“For the lips of an adulteress [adulterer] drip honey, and her [his] speech is smoother than oil; but in the end she [he] is bitter as gall, sharp as a double-edged sword . . . . For the prostitute reduces you to a loaf of bread and the adulteress [adulterer] preys on your very life.”
— Proverbs 5:3-4; 6:26
A story going around Hollywood is that when Moses came down from Mount Sinai he gathered the Jewish men and said, “Guys, I have good news and bad news. The good news is that I negotiated God down from twenty commandments to ten; the bad news is that adultery is still on the list.” So goes the increasingly light view of sex outside of marriage, intimacy that violates a covenant with God and a spouse.
Research by Connecticut Mutual Life indicated that the “media elite” are about thirty percent more likely to see nothing wrong with adultery than the general populace and about four times (!) more likely than the public to see nothing wrong with living together before marriage.

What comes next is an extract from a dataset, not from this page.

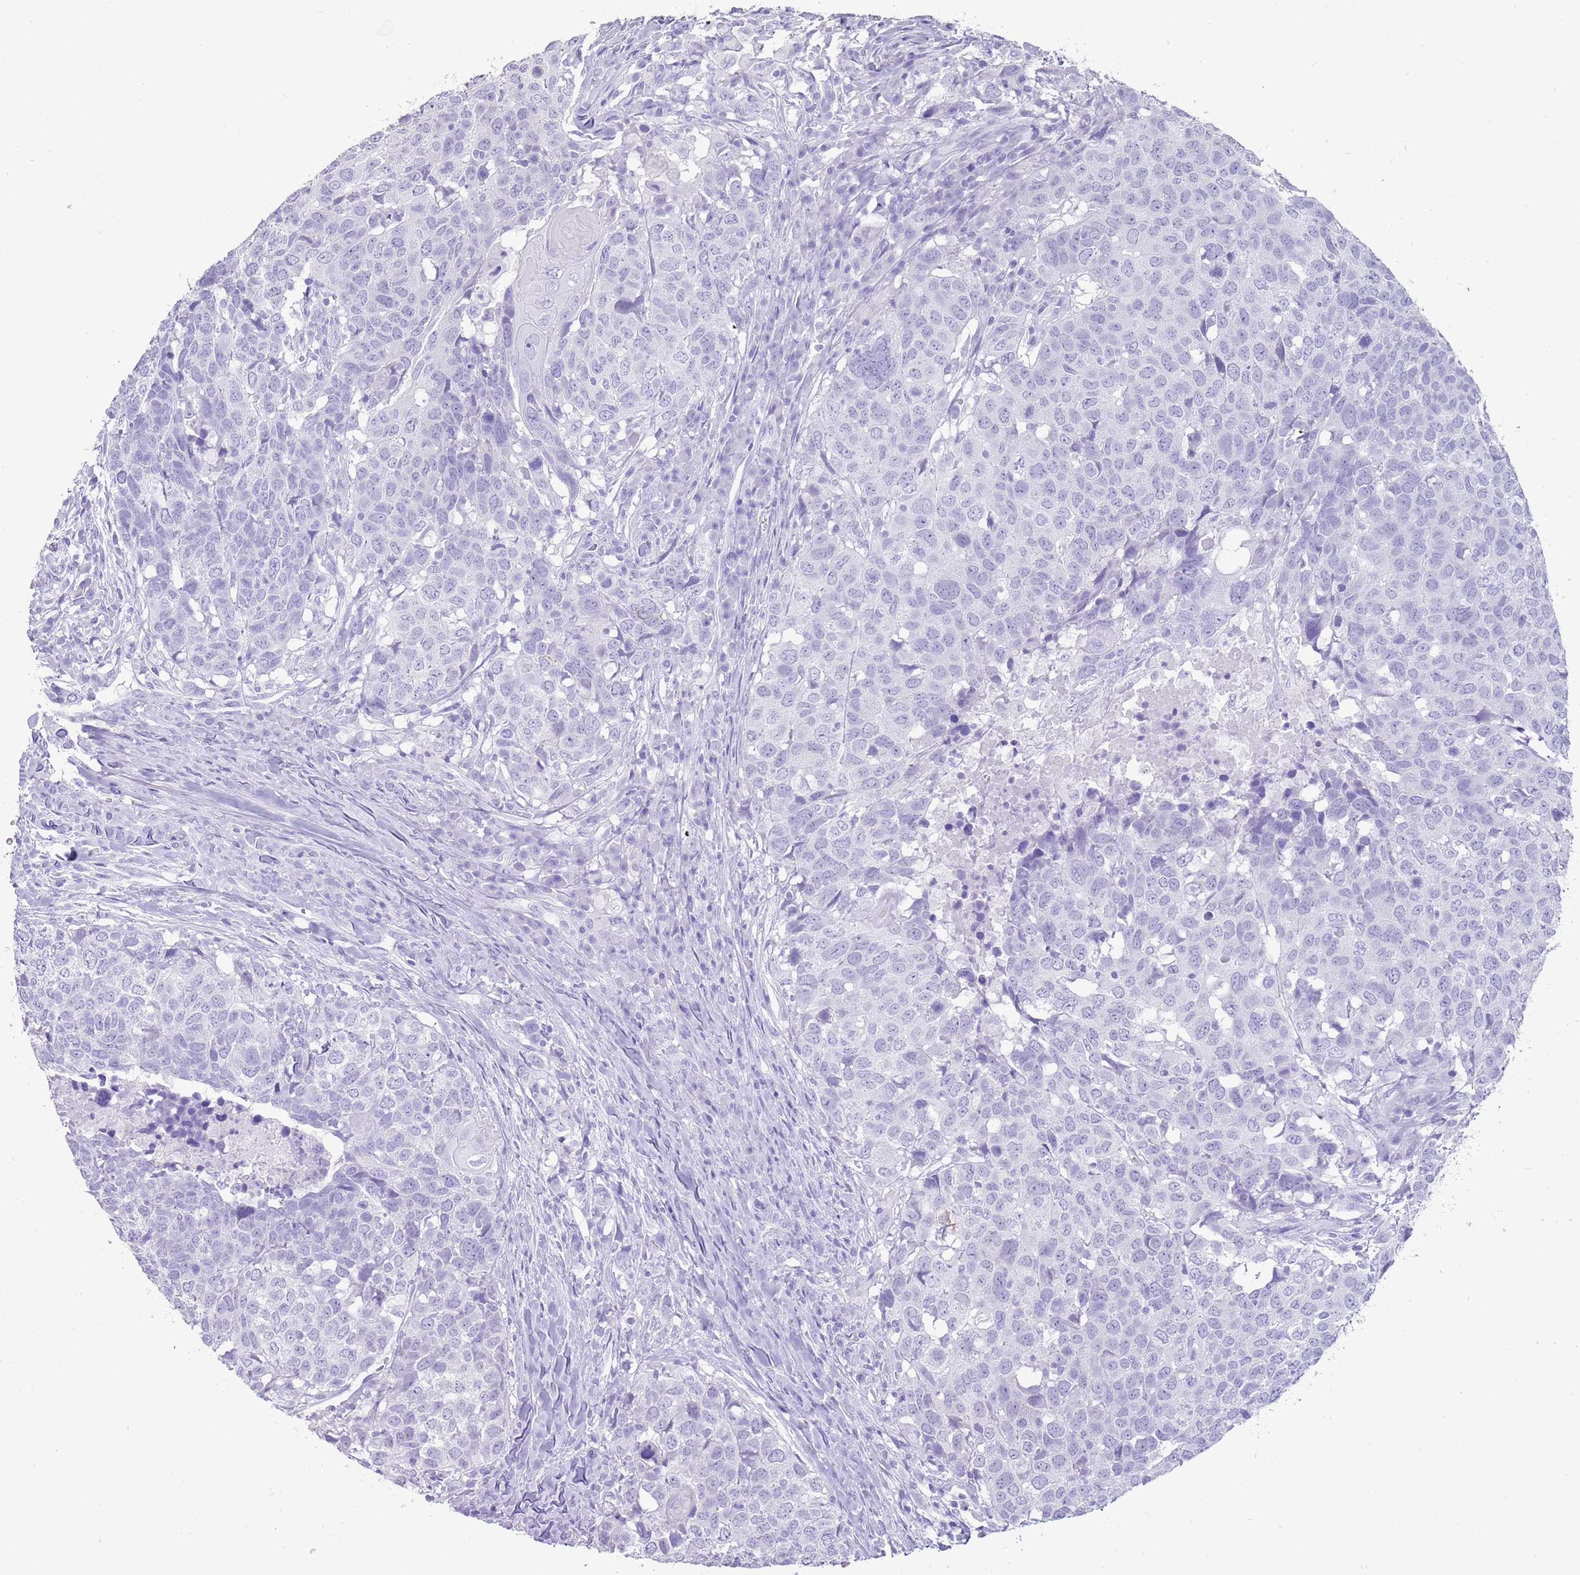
{"staining": {"intensity": "negative", "quantity": "none", "location": "none"}, "tissue": "head and neck cancer", "cell_type": "Tumor cells", "image_type": "cancer", "snomed": [{"axis": "morphology", "description": "Normal tissue, NOS"}, {"axis": "morphology", "description": "Squamous cell carcinoma, NOS"}, {"axis": "topography", "description": "Skeletal muscle"}, {"axis": "topography", "description": "Vascular tissue"}, {"axis": "topography", "description": "Peripheral nerve tissue"}, {"axis": "topography", "description": "Head-Neck"}], "caption": "Image shows no protein positivity in tumor cells of head and neck squamous cell carcinoma tissue.", "gene": "NBPF3", "patient": {"sex": "male", "age": 66}}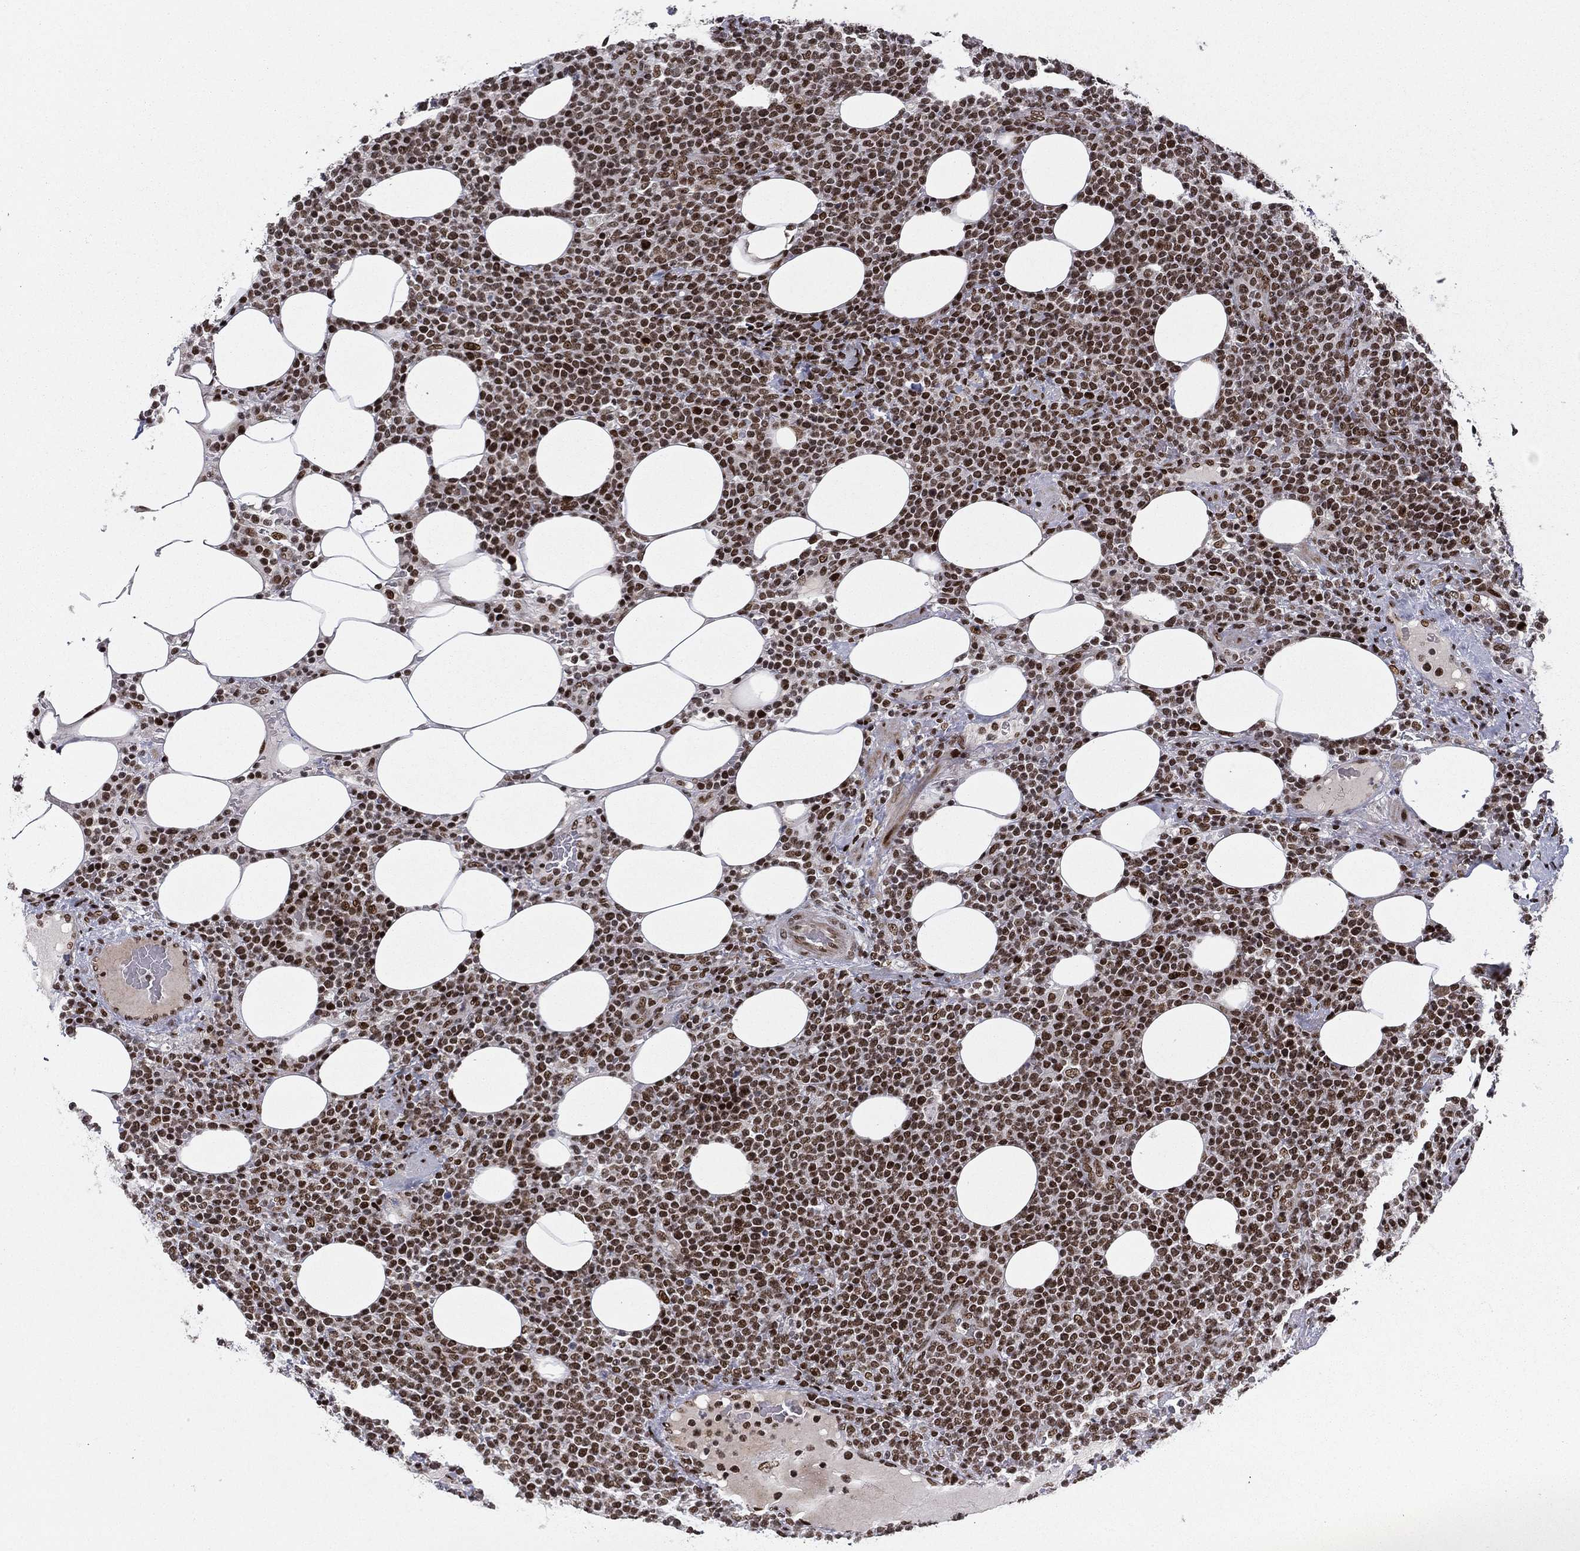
{"staining": {"intensity": "moderate", "quantity": ">75%", "location": "nuclear"}, "tissue": "lymphoma", "cell_type": "Tumor cells", "image_type": "cancer", "snomed": [{"axis": "morphology", "description": "Malignant lymphoma, non-Hodgkin's type, High grade"}, {"axis": "topography", "description": "Lymph node"}], "caption": "Immunohistochemistry (IHC) staining of lymphoma, which shows medium levels of moderate nuclear expression in about >75% of tumor cells indicating moderate nuclear protein expression. The staining was performed using DAB (brown) for protein detection and nuclei were counterstained in hematoxylin (blue).", "gene": "RTF1", "patient": {"sex": "male", "age": 61}}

While breaking any one of the Ten Commandments can be forgiven via repentance and confession, there is a good reason why adultery is on God’s Big Ten list . . . and the reason is NOT that God is out to spoil our fun. God happens to know how ultimately destructive illegitimate sex really is.
The writer of Proverbs observed that adultery turns the sweet experience of romance into a wretchedly bitter one. What starts out as “honey” ends up as “gall.” FYI, gall is the bile of an animal used for medicinal purposes with as bitter a taste as its source might indicate. Furthermore, this unlawful kind of love experience initially has all the properties of oil―a soothing balm―but will mortally wound like a dagger in the end.
Wisdom Principle 4: Sex outside of marriage is not what it appears on the surface: Its sweet, smooth beginnings inevitably end in bitterness and injury.
King Solomon―who had considerable experience with seduction as a man with seven hundred wives and three hundred concubines―also figured out what happens to “seducees,” male and female. He observed that allowing oneself to be seduced outside the bounds of God’s Law has a “reductionist effect” on a person. Pick your category of reduction―psychological or spiritual, physical or emotional, financial or reputational―the person who submits to sexual seduction outside of marriage steps into an experiential bottomless hole. Illicit sex takes the person from the high uniqueness of virginity and purity to the “loaf of bread level,” one of cheapness and commonness.
Wisdom Principle 5: Sex outside of marriage always takes the partners from seduction to reduction . . . by sucking life itself out of them.
Adultery is not, as someone has said, the same thing for adults that child’s play is for children. It is the enemy of successful living. God said so with such force that He made it one of the ten, major no-no’s of living.